We introduce the Visual Query Detection (VQD) task in which given a query in natural language and an image the system must produce
0 - N boxes that satisfy that query. VQD is related to several other tasks in computer vision, but it captures abilities these other tasks ignore. Unlike object detection, VQD can deal with attributes and relations among objects in the scene. In VQA, often algorithms produce the right answers due to dataset bias without `looking' at relevant image regions. Referrring Expression Recognition (RER) datasets have short and often ambiguous prompts, and by having only a single box as an output, they make it easier to exploit dataset biases.
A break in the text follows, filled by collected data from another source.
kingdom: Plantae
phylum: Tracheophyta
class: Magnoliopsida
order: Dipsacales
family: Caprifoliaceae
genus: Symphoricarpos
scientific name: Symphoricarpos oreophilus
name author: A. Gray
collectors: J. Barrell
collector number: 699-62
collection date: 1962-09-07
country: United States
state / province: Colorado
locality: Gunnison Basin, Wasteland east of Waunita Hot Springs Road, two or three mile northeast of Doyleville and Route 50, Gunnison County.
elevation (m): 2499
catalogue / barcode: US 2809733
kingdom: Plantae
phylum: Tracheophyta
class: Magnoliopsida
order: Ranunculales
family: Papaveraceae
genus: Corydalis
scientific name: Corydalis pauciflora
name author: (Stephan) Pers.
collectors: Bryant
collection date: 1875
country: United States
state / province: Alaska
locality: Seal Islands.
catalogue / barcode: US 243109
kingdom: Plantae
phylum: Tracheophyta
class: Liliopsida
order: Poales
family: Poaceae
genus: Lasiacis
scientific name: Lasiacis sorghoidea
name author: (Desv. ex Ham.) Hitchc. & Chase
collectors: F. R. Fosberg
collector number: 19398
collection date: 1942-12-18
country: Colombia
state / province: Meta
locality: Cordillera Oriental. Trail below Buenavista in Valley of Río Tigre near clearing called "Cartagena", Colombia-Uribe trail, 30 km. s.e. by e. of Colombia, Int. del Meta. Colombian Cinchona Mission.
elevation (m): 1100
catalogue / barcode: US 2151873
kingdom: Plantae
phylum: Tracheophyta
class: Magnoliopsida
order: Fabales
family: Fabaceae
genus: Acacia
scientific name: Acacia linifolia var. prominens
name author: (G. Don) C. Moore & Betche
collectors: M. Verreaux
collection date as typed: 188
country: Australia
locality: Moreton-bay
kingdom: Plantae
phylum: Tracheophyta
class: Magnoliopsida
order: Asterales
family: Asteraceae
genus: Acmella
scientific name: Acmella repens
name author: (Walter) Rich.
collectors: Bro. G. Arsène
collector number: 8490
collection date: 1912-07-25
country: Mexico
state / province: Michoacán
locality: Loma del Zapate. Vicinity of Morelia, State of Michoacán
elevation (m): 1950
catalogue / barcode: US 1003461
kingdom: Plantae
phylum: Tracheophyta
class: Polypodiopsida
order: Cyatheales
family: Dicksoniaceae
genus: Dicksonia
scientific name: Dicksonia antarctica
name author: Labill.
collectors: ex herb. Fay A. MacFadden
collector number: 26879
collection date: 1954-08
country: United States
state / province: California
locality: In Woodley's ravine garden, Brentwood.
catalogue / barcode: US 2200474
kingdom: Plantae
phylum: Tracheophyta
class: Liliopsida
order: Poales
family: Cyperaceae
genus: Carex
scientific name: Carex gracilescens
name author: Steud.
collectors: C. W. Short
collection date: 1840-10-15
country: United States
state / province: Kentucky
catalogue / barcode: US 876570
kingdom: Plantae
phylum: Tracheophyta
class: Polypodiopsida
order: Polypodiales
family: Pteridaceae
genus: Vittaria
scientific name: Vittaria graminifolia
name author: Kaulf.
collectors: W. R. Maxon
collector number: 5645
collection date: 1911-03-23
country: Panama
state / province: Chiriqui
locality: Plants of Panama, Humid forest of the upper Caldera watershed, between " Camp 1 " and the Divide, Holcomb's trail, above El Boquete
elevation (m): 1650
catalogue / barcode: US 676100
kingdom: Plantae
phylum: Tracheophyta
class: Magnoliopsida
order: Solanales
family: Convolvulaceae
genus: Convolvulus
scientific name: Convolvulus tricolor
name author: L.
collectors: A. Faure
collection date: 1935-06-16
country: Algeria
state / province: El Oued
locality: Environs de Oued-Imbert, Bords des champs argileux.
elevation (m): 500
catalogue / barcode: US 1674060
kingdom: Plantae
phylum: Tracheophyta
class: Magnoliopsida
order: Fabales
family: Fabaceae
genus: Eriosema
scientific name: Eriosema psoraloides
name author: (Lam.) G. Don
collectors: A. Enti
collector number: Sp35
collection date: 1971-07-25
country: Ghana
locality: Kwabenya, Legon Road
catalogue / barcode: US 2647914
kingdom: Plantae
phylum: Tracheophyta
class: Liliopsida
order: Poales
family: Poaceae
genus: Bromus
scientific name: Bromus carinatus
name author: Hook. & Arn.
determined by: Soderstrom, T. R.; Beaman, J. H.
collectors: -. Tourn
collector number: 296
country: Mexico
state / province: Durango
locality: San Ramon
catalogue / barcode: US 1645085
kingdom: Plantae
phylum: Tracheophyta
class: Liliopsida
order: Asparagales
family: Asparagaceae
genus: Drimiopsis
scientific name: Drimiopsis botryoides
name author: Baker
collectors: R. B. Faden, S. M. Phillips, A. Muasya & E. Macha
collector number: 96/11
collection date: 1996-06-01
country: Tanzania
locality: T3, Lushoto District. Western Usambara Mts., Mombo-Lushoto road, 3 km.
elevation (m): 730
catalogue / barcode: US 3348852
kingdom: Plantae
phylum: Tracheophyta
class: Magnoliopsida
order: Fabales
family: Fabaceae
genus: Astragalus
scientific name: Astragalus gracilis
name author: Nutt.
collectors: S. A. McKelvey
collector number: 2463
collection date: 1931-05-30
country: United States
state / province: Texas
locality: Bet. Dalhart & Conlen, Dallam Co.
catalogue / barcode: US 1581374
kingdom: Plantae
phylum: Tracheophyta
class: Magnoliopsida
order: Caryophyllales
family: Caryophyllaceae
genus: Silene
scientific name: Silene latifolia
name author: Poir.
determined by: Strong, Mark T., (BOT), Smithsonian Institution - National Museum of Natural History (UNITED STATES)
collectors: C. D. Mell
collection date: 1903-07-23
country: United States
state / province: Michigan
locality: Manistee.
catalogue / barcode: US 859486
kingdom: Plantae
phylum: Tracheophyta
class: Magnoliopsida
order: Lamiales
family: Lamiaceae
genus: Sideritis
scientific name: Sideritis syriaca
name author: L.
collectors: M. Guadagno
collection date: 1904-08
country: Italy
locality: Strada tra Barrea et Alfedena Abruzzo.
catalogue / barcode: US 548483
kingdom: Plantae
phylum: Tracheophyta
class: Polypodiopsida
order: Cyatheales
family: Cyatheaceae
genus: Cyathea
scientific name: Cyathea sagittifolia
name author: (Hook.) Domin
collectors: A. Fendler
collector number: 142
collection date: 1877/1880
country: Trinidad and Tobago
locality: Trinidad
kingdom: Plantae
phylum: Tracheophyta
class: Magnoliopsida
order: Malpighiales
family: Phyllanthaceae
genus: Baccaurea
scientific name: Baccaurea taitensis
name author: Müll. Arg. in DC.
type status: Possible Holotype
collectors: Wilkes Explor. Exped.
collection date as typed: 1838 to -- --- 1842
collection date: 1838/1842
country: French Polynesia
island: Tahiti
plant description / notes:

VQD requires goal-directed object detection and outputting a variable number of boxes that answer a query.
We created
VQDv1, the first dataset for VQD. VQDv1 has three distinct query categories:
- Object Presence (e.g., `Show the dog in the image')
- Color Reasoning (e.g., `Which plate is white in color?')
- Positional Reasoning (e.g., `Show the cylinder behind the girl in the picture')
Some example images from our dataset are given below.
VQDv1 Stats
Compared to other dataset VQD has the
largest number of questions and the number of bounding boxes range from
0-15. In summary, it has
- 621K Questions:
- 391K Simple Questions
- 172K Color Questions
- 58K Positional Questions
- 123K Images